WHAT YOU WILL DO
Among the records below, determine how many lines have the word "required" in them; output only the number.

DATA EXCERPTS
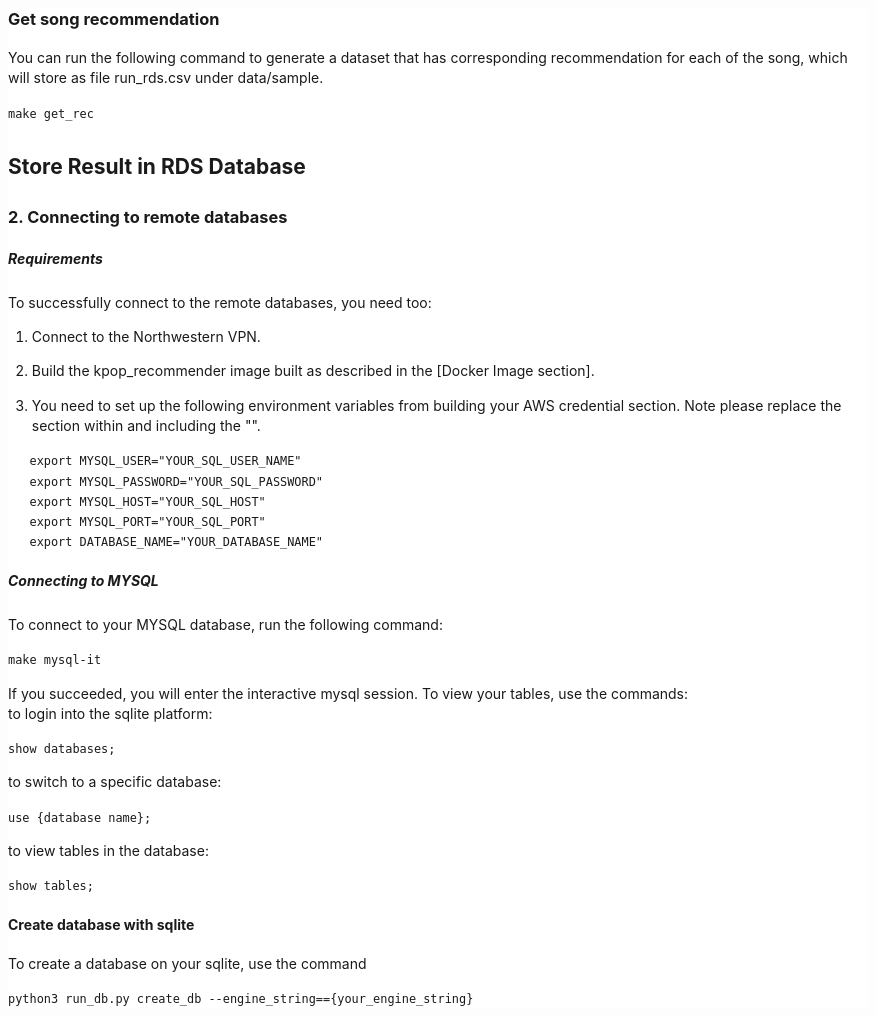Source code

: ### Get song recommendation
You can run the following command to generate a dataset that has corresponding recommendation
for each of the song, which will store as file run_rds.csv under data/sample.
```angular2html
make get_rec
```


## Store Result in RDS Database
### 2. Connecting to remote databases

##### Requirements
To successfully connect to the remote databases, you need too:

1. Connect to the Northwestern VPN.

2. Build the kpop_recommender image built as described in the [Docker Image section].


3. You need to set up the following environment variables from building your
   AWS credential section. Note please replace the section within and including the "".
```
   export MYSQL_USER="YOUR_SQL_USER_NAME"
   export MYSQL_PASSWORD="YOUR_SQL_PASSWORD"
   export MYSQL_HOST="YOUR_SQL_HOST"
   export MYSQL_PORT="YOUR_SQL_PORT"
   export DATABASE_NAME="YOUR_DATABASE_NAME"
```

##### Connecting to MYSQL

To connect to your MYSQL database, run the following command:

```
make mysql-it
```
If you succeeded, you will enter the interactive mysql session. To view your tables, use the commands:\
to login into the sqlite platform:
```
show databases; 
```
to switch to a specific database:
```
use {database name}; 
```
to view tables in the database:
```
show tables;
```
#### Create database with sqlite
To create a database on your sqlite, use the command
```
python3 run_db.py create_db --engine_string=={your_engine_string}
```
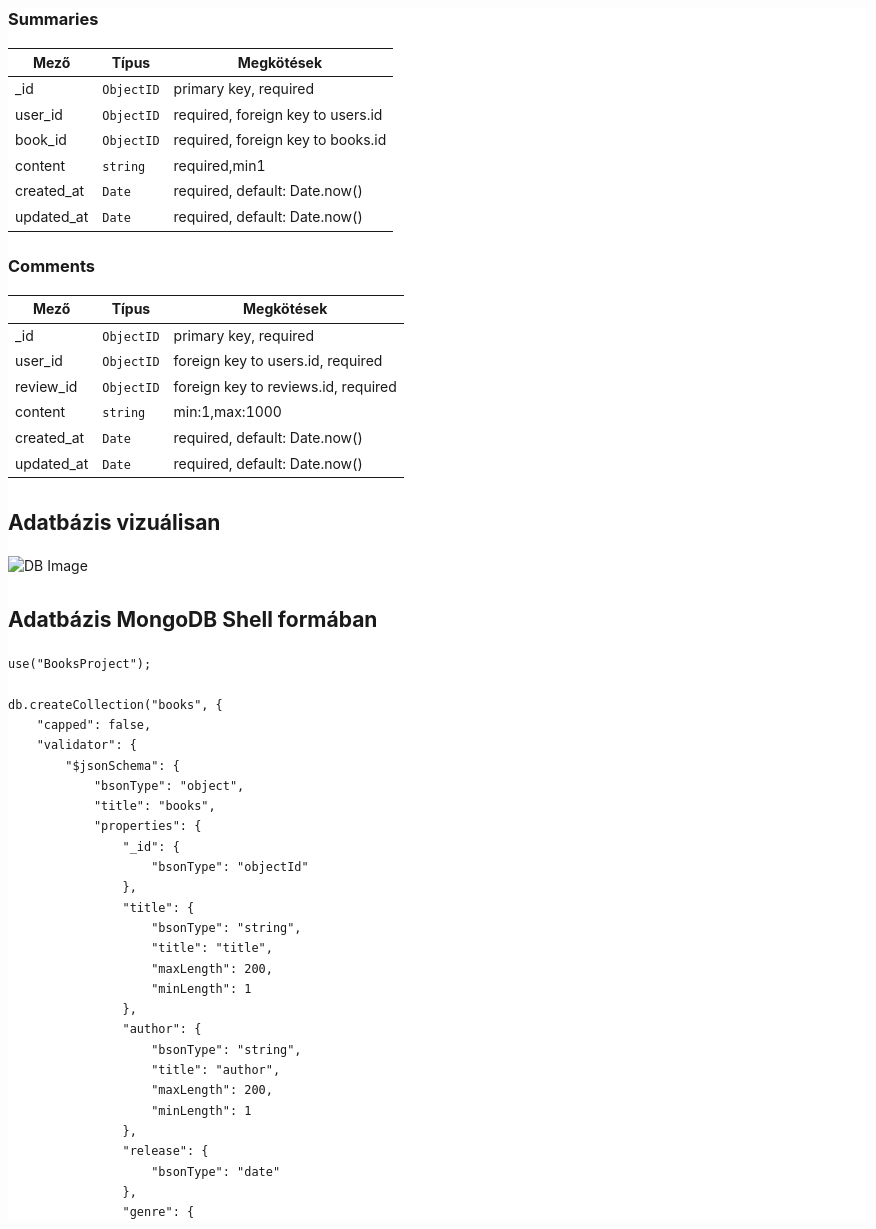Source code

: ### Summaries
|Mező|Típus|Megkötések|
|----|-----|----------|
|_id|`ObjectID`|primary key, required|
|user_id|`ObjectID`|required, foreign key to users.id|
|book_id|`ObjectID`|required, foreign key to books.id|
|content|`string`|required,min1|
|created_at|`Date`|required,  default: Date.now()|
|updated_at|`Date`|required, default: Date.now()|

### Comments
|Mező|Típus|Megkötések|
|----|-----|----------|
|_id|`ObjectID`|primary key, required|
|user_id|`ObjectID`|foreign key to users.id, required|
|review_id|`ObjectID`|foreign key to reviews.id, required|
|content|`string`|min:1,max:1000|
|created_at|`Date`|required, default: Date.now()|
|updated_at|`Date`|required, default: Date.now()|

## Adatbázis vizuálisan
![DB Image][imagelink]

## Adatbázis MongoDB Shell formában
```
use("BooksProject");

db.createCollection("books", {
    "capped": false,
    "validator": {
        "$jsonSchema": {
            "bsonType": "object",
            "title": "books",
            "properties": {
                "_id": {
                    "bsonType": "objectId"
                },
                "title": {
                    "bsonType": "string",
                    "title": "title",
                    "maxLength": 200,
                    "minLength": 1
                },
                "author": {
                    "bsonType": "string",
                    "title": "author",
                    "maxLength": 200,
                    "minLength": 1
                },
                "release": {
                    "bsonType": "date"
                },
                "genre": {
```

[imagelink]: https://cdn.discordapp.com/attachments/760462650365837332/1336425516940660786/image.png?ex=67a3c2c0&is=67a27140&hm=b4752f344dbdccbe53966cf34713bf6bceb819a5bd67cc8b2e2f715a263abe52&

SOLUTION TO THIS EXERCISE
11